[INPUT DATA — start]

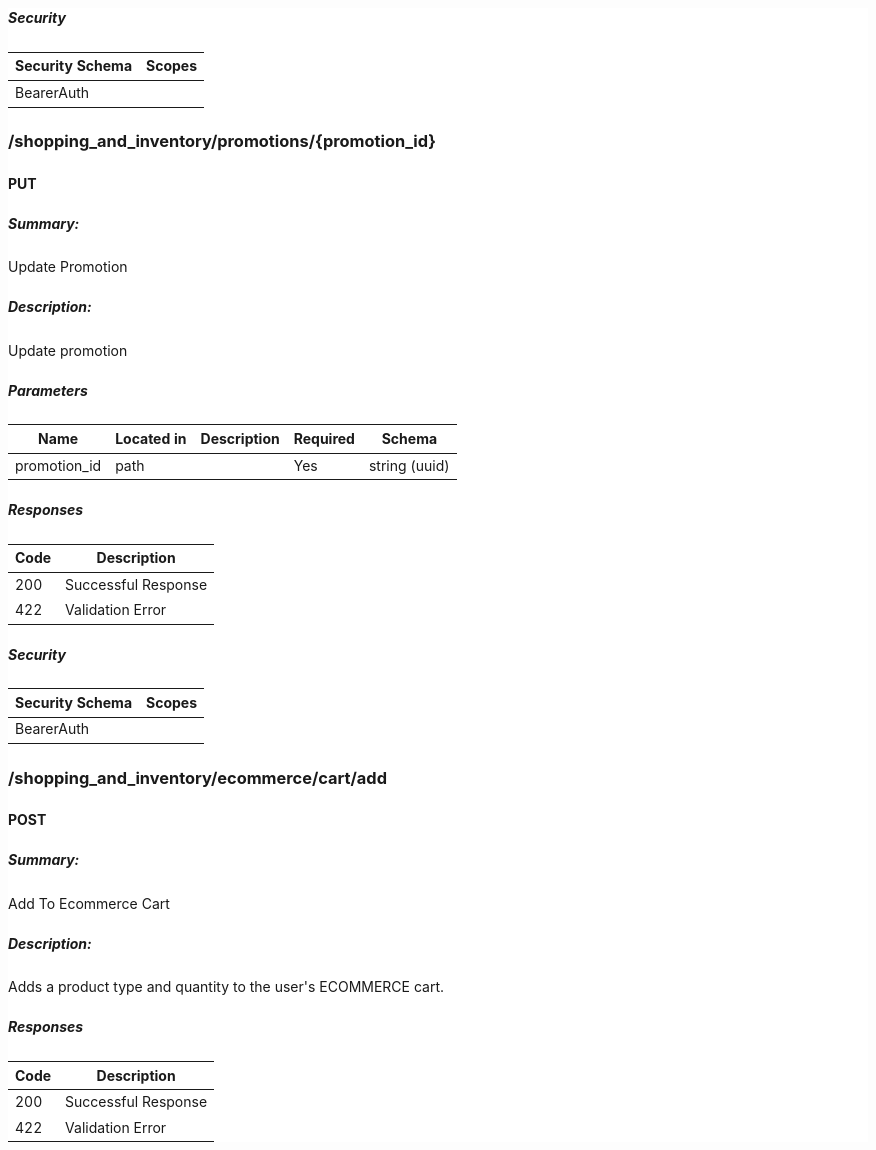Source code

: ##### Security

| Security Schema | Scopes |
| --- | --- |
| BearerAuth | |

### /shopping_and_inventory/promotions/{promotion_id}

#### PUT
##### Summary:

Update Promotion

##### Description:

Update promotion

##### Parameters

| Name | Located in | Description | Required | Schema |
| ---- | ---------- | ----------- | -------- | ---- |
| promotion_id | path |  | Yes | string (uuid) |

##### Responses

| Code | Description |
| ---- | ----------- |
| 200 | Successful Response |
| 422 | Validation Error |

##### Security

| Security Schema | Scopes |
| --- | --- |
| BearerAuth | |

### /shopping_and_inventory/ecommerce/cart/add

#### POST
##### Summary:

Add To Ecommerce Cart

##### Description:

Adds a product type and quantity to the user's ECOMMERCE cart.

##### Responses

| Code | Description |
| ---- | ----------- |
| 200 | Successful Response |
| 422 | Validation Error |
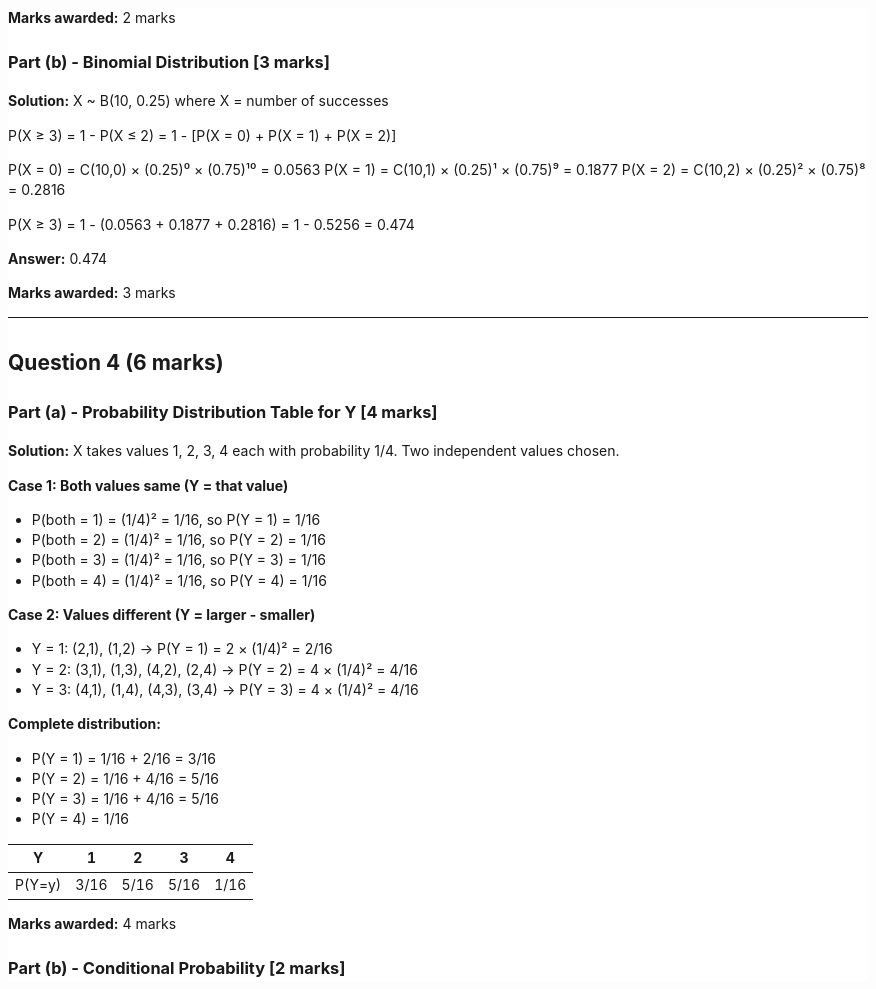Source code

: **Marks awarded:** 2 marks

### Part (b) - Binomial Distribution [3 marks]

**Solution:**
X ~ B(10, 0.25) where X = number of successes

P(X ≥ 3) = 1 - P(X ≤ 2) = 1 - [P(X = 0) + P(X = 1) + P(X = 2)]

P(X = 0) = C(10,0) × (0.25)⁰ × (0.75)¹⁰ = 0.0563
P(X = 1) = C(10,1) × (0.25)¹ × (0.75)⁹ = 0.1877
P(X = 2) = C(10,2) × (0.25)² × (0.75)⁸ = 0.2816

P(X ≥ 3) = 1 - (0.0563 + 0.1877 + 0.2816) = 1 - 0.5256 = 0.474

**Answer:** 0.474

**Marks awarded:** 3 marks

---

## Question 4 (6 marks)

### Part (a) - Probability Distribution Table for Y [4 marks]

**Solution:**
X takes values 1, 2, 3, 4 each with probability 1/4.
Two independent values chosen.

**Case 1: Both values same (Y = that value)**
- P(both = 1) = (1/4)² = 1/16, so P(Y = 1) = 1/16
- P(both = 2) = (1/4)² = 1/16, so P(Y = 2) = 1/16
- P(both = 3) = (1/4)² = 1/16, so P(Y = 3) = 1/16
- P(both = 4) = (1/4)² = 1/16, so P(Y = 4) = 1/16

**Case 2: Values different (Y = larger - smaller)**
- Y = 1: (2,1), (1,2) → P(Y = 1) = 2 × (1/4)² = 2/16
- Y = 2: (3,1), (1,3), (4,2), (2,4) → P(Y = 2) = 4 × (1/4)² = 4/16
- Y = 3: (4,1), (1,4), (4,3), (3,4) → P(Y = 3) = 4 × (1/4)² = 4/16

**Complete distribution:**
- P(Y = 1) = 1/16 + 2/16 = 3/16
- P(Y = 2) = 1/16 + 4/16 = 5/16
- P(Y = 3) = 1/16 + 4/16 = 5/16
- P(Y = 4) = 1/16

| Y | 1 | 2 | 3 | 4 |
|---|---|---|---|---|
| P(Y=y) | 3/16 | 5/16 | 5/16 | 1/16 |

**Marks awarded:** 4 marks

### Part (b) - Conditional Probability [2 marks]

[INPUT DATA — finish]

**EXERCISE:** The preceding listing is to be restated word for word, with every picture omitted.

**ANSWER AREA:**
Source code

: ##### Security

| Security Schema | Scopes |
| --- | --- |
| BearerAuth | |

### /shopping_and_inventory/promotions/{promotion_id}

#### PUT
##### Summary:

Update Promotion

##### Description:

Update promotion

##### Parameters

| Name | Located in | Description | Required | Schema |
| ---- | ---------- | ----------- | -------- | ---- |
| promotion_id | path |  | Yes | string (uuid) |

##### Responses

| Code | Description |
| ---- | ----------- |
| 200 | Successful Response |
| 422 | Validation Error |

##### Security

| Security Schema | Scopes |
| --- | --- |
| BearerAuth | |

### /shopping_and_inventory/ecommerce/cart/add

#### POST
##### Summary:

Add To Ecommerce Cart

##### Description:

Adds a product type and quantity to the user's ECOMMERCE cart.

##### Responses

| Code | Description |
| ---- | ----------- |
| 200 | Successful Response |
| 422 | Validation Error |
Source code

: **Marks awarded:** 2 marks

### Part (b) - Binomial Distribution [3 marks]

**Solution:**
X ~ B(10, 0.25) where X = number of successes

P(X ≥ 3) = 1 - P(X ≤ 2) = 1 - [P(X = 0) + P(X = 1) + P(X = 2)]

P(X = 0) = C(10,0) × (0.25)⁰ × (0.75)¹⁰ = 0.0563
P(X = 1) = C(10,1) × (0.25)¹ × (0.75)⁹ = 0.1877
P(X = 2) = C(10,2) × (0.25)² × (0.75)⁸ = 0.2816

P(X ≥ 3) = 1 - (0.0563 + 0.1877 + 0.2816) = 1 - 0.5256 = 0.474

**Answer:** 0.474

**Marks awarded:** 3 marks

---

## Question 4 (6 marks)

### Part (a) - Probability Distribution Table for Y [4 marks]

**Solution:**
X takes values 1, 2, 3, 4 each with probability 1/4.
Two independent values chosen.

**Case 1: Both values same (Y = that value)**
- P(both = 1) = (1/4)² = 1/16, so P(Y = 1) = 1/16
- P(both = 2) = (1/4)² = 1/16, so P(Y = 2) = 1/16
- P(both = 3) = (1/4)² = 1/16, so P(Y = 3) = 1/16
- P(both = 4) = (1/4)² = 1/16, so P(Y = 4) = 1/16

**Case 2: Values different (Y = larger - smaller)**
- Y = 1: (2,1), (1,2) → P(Y = 1) = 2 × (1/4)² = 2/16
- Y = 2: (3,1), (1,3), (4,2), (2,4) → P(Y = 2) = 4 × (1/4)² = 4/16
- Y = 3: (4,1), (1,4), (4,3), (3,4) → P(Y = 3) = 4 × (1/4)² = 4/16

**Complete distribution:**
- P(Y = 1) = 1/16 + 2/16 = 3/16
- P(Y = 2) = 1/16 + 4/16 = 5/16
- P(Y = 3) = 1/16 + 4/16 = 5/16
- P(Y = 4) = 1/16

| Y | 1 | 2 | 3 | 4 |
|---|---|---|---|---|
| P(Y=y) | 3/16 | 5/16 | 5/16 | 1/16 |

**Marks awarded:** 4 marks

### Part (b) - Conditional Probability [2 marks]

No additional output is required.